The All-Time Top 25 Innovators in New Jersey History:
25. Donald Fletcher Holmes: Invented “do-it-all” polyurethane, the durable, flexible synthetic material
24. Elizabeth Coleman White: Cultivated the blueberry into a $40 million industry
23. John Roebling: Improved engineering design to make longer bridges possible
22. Wally Schirra: Trailblazing astronaut who was first to dock with another spacecraft
21. Claude Shannon: Devised the “Rosetta Stone” of computer language, leading to info age
20. Alice H. Parker: Patented home heating system while working from her home in 1919
19. Ida Cohen Rosenthal: Transformed women’s fashions, including the bra, igniting multibillion-dollar industry
18. Seth Boyden: The most prolific U.S. inventor before Thomas Edison
17. John J. Mooney: Devised the three-way catalytic converter, forever ending the “toxic tailpipe”
16. Lloyd Conover: Developed chemical process leading to new disease-fighting antibiotics
15. Alice Paul: Her unique brand of activism won women equal rights, like the right to vote
14. John Dorrance: Invented condensed soup, transformed Campbell Soup into an empire
13. John Stevens: Granted patent for the steam engine, known as “Father of American Railroads”
12. Allen DuMont: Developed the first commercially sold television sets
11. Vladimir Zworykin: Turned century-old dream of sending moving images over a wire into reality of TV
10. Beatrice Alice Hicks: Pioneering engineer, shattered the glass ceiling for women in this field
9. Robert Wood Johnson: Transformed Johnson & Johnson into a global powerhouse
8. John von Neumann: Nobel Laureate, built computers in ’40s that remain the blueprint for modern computers
7. Buzz Aldrin: Pioneered working in space and walked on the moon
6. David Sarnoff: Father of broadcasting, ran RCA and NBC, helped develop TV and radio
5. Lyman Spitzer: Visionary physicist, founder of Princeton Plasma Physics Lab
4. John Bardeen, William Brattain, William Shockley: Nobel Laureates invented the transistor, the brain of modern electronics
3. Selman Waksman: Disease-conquering Nobel Laureate called the “Father of Antibiotics”
2. Thomas Edison: Most prolific inventor in history.

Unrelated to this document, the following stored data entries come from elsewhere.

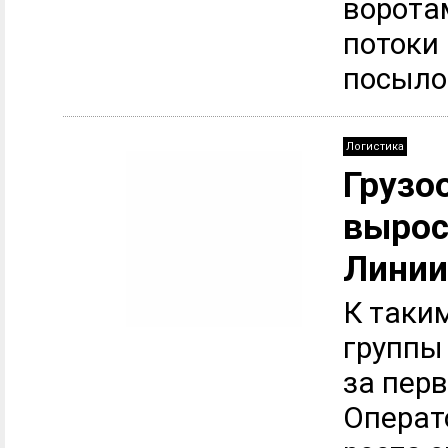
ворота
потоки
посылок
Логистика
Грузо
вырос
Линии
К таки
группы
за перв
Операт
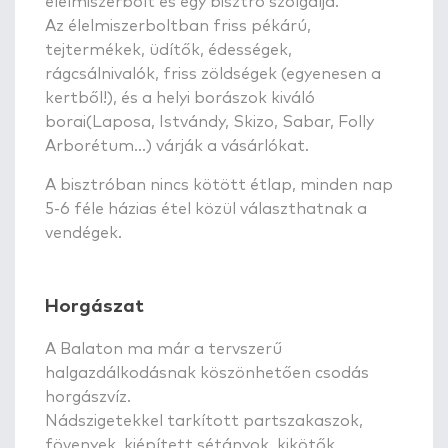
élelmiszerbolt és egy bisztro szolgálja.
Az élelmiszerboltban friss pékárú,
tejtermékek, üdítők, édességek,
rágcsálnivalók, friss zöldségek (egyenesen a
kertből!), és a helyi borászok kiváló
borai(Laposa, Istvándy, Skizo, Sabar, Folly
Arborétum...) várják a vásárlókat.
A bisztróban nincs kötött étlap, minden nap
5-6 féle házias étel közül választhatnak a
vendégek.
Horgászat
A Balaton ma már a tervszerű
halgazdálkodásnak köszönhetően csodás
horgászvíz.
Nádszigetekkel tarkított partszakaszok,
fövenyek, kiépített sétányok, kikötők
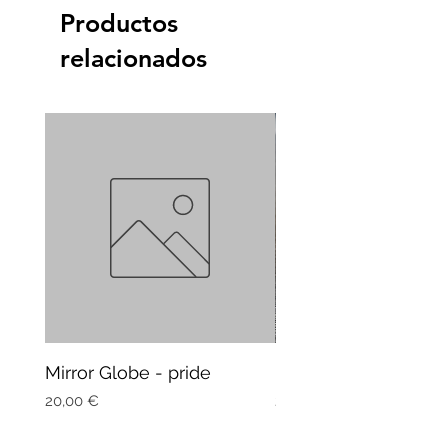
Productos
relacionados
Mirror Globe - pride
Mug Vagitarian
Precio
Precio
20,00 €
20,00 €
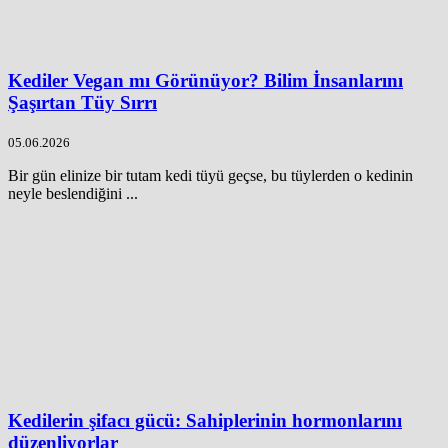
Kediler Vegan mı Görünüyor? Bilim İnsanlarını
Şaşırtan Tüy Sırrı
05.06.2026
Bir gün elinize bir tutam kedi tüyü geçse, bu tüylerden o kedinin
neyle beslendiğini ...
Kedilerin şifacı gücü: Sahiplerinin hormonlarını
düzenliyorlar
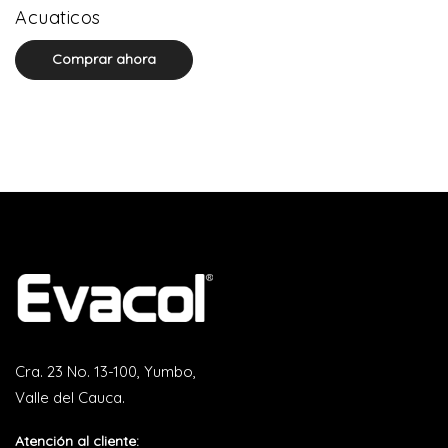
0 product(s)
Acuaticos
Comprar ahora
Cra. 23 No. 13-100, Yumbo,
Valle del Cauca.
Atención al cliente:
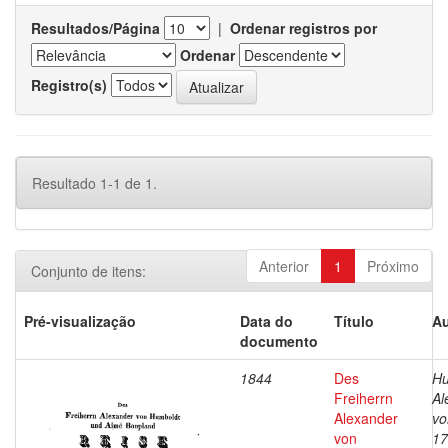
Resultados/Página
|
Ordenar registros por
Ordenar
Registro(s)
Resultado 1-1 de 1.
Anterior
1
Próximo
Conjunto de itens:
Pré-visualização
Data do
Título
Au
documento
1844
Des
Hu
Freiherrn
Al
Alexander
vo
von
17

Light bulb, telegraph, motion picture camera
1. Albert Einstein: Nobel Laureate named “The Greatest Mind of the 20th Century”
Of Edison and Einstein, Zardetto said: “Their worldwide fame attracted the best minds to come to New Jersey to live and work. These protégés landed at New Jersey universities and R&D institutions, helping turn the Garden State into an innovation powerhouse.”
Einstein was chosen as New Jersey’s No. 1 innovator because “He is without a doubt one of the most unique and incredible men in history, and his name is synonymous with ‘genius,’” Zardetto added. “His insights into, and theories on, the workings of the universe took the human mind where it has never been before, and his conclusions so revolutionary, physicists today still marvel at his accomplishments.”